▸ WHAT THE EXERCISE ASKS:
Your answer needs to include each line of the records in which the string "object" can be found.

------ GIVEN ENTRIES ------

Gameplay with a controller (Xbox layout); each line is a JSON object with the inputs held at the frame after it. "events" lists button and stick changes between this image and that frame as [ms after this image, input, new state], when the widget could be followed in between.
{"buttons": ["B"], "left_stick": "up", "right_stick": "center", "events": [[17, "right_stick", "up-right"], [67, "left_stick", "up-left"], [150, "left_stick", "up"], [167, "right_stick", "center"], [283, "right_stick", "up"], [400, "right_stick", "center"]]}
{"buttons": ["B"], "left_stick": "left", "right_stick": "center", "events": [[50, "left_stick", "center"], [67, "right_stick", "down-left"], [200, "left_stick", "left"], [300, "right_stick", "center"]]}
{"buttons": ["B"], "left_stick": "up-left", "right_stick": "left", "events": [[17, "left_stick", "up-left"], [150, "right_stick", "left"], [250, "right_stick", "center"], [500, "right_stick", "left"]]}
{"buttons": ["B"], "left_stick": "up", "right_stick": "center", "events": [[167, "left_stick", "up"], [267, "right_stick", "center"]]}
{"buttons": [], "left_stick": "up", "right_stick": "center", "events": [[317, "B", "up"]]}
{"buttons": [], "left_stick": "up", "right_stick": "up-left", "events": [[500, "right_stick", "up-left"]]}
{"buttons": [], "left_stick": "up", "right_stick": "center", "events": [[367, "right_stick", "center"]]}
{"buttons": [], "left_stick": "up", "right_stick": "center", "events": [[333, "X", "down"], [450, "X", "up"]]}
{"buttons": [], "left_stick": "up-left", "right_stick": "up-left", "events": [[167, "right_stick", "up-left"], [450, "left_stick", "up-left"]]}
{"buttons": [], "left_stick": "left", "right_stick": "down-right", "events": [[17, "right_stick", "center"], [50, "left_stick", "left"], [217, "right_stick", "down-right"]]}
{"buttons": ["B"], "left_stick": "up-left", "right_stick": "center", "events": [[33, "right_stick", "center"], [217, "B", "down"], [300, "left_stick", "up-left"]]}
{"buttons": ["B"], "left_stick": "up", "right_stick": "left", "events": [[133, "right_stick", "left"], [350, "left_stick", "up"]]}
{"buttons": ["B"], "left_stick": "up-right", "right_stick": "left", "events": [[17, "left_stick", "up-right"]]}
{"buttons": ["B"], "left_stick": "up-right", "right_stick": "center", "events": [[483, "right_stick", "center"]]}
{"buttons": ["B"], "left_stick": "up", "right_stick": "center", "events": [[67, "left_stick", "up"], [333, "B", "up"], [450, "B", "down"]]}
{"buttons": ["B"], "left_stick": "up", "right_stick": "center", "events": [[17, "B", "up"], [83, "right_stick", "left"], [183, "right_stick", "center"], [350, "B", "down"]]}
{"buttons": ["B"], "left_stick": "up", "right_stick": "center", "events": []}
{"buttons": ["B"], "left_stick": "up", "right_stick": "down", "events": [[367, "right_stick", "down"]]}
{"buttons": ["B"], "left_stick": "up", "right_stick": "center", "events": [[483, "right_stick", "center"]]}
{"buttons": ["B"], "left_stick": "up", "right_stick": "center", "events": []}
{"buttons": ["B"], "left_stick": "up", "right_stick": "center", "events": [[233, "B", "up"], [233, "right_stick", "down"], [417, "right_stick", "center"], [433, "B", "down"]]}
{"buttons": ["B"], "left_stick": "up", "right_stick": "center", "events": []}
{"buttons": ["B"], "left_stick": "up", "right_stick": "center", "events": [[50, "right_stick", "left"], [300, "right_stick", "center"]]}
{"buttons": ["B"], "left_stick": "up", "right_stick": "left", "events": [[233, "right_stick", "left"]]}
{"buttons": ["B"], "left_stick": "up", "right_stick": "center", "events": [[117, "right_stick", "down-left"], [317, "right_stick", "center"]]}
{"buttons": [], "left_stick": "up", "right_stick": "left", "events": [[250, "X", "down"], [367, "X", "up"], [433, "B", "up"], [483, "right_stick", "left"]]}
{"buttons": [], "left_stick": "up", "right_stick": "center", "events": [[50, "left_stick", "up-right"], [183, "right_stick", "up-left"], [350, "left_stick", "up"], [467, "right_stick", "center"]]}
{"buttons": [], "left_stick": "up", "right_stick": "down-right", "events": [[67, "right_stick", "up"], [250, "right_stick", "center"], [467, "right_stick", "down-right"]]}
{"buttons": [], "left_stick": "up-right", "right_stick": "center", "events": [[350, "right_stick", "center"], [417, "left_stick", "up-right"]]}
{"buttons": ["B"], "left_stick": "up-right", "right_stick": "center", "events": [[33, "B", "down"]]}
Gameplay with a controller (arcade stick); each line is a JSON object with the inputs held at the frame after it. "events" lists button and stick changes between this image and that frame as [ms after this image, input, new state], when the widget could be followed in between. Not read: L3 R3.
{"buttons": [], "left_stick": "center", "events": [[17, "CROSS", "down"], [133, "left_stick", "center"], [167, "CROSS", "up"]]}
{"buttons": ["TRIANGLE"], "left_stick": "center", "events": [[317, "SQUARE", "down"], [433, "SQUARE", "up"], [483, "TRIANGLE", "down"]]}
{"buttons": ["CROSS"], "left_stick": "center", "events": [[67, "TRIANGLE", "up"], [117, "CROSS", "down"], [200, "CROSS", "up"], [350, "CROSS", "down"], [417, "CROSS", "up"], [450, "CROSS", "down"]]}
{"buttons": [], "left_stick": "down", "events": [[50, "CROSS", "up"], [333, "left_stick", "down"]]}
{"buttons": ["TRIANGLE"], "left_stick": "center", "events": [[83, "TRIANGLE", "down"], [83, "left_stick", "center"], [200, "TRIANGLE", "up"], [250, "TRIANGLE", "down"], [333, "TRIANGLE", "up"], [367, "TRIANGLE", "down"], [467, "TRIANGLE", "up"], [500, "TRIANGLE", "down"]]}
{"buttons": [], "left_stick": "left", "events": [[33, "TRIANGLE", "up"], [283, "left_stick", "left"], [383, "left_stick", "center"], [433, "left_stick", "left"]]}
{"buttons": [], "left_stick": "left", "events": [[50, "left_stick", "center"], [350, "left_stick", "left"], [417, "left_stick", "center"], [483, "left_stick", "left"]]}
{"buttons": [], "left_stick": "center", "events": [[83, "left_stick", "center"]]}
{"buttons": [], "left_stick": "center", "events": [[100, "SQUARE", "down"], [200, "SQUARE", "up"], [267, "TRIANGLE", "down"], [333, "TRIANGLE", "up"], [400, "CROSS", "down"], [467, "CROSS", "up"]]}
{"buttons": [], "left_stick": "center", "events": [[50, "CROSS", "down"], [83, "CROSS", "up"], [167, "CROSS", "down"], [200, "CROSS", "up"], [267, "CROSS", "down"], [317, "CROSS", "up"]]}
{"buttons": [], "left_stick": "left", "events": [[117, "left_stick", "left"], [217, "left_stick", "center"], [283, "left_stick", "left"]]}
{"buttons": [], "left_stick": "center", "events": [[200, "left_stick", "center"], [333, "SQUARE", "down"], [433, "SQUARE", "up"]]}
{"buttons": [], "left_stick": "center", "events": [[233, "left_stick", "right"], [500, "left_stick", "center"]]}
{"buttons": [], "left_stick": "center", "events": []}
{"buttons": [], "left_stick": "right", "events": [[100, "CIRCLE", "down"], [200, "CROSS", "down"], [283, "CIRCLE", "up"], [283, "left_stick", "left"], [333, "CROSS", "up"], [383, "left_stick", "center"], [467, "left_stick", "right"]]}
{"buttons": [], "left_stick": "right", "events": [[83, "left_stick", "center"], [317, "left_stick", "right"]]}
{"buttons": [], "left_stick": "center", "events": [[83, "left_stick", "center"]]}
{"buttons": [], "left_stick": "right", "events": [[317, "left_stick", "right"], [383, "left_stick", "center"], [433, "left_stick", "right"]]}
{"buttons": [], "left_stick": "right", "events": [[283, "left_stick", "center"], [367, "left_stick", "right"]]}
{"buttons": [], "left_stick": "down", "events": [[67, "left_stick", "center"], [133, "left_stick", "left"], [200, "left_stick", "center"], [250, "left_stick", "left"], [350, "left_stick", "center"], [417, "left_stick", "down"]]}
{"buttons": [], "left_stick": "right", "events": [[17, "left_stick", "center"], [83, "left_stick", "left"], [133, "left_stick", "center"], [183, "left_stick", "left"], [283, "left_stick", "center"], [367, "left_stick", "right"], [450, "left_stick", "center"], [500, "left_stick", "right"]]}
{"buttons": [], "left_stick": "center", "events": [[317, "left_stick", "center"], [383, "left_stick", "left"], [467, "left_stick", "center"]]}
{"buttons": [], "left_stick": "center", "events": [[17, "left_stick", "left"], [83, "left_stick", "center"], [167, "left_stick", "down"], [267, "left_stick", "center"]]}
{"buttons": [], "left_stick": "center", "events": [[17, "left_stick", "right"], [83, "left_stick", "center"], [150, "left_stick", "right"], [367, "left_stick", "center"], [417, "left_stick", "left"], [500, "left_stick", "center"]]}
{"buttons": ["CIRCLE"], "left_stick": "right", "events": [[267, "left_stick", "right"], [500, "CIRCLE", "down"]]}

------

▸ COMPLETED EXERCISE:
Gameplay with a controller (Xbox layout); each line is a JSON object with the inputs held at the frame after it. "events" lists button and stick changes between this image and that frame as [ms after this image, input, new state], when the widget could be followed in between.
Gameplay with a controller (arcade stick); each line is a JSON object with the inputs held at the frame after it. "events" lists button and stick changes between this image and that frame as [ms after this image, input, new state], when the widget could be followed in between. Not read: L3 R3.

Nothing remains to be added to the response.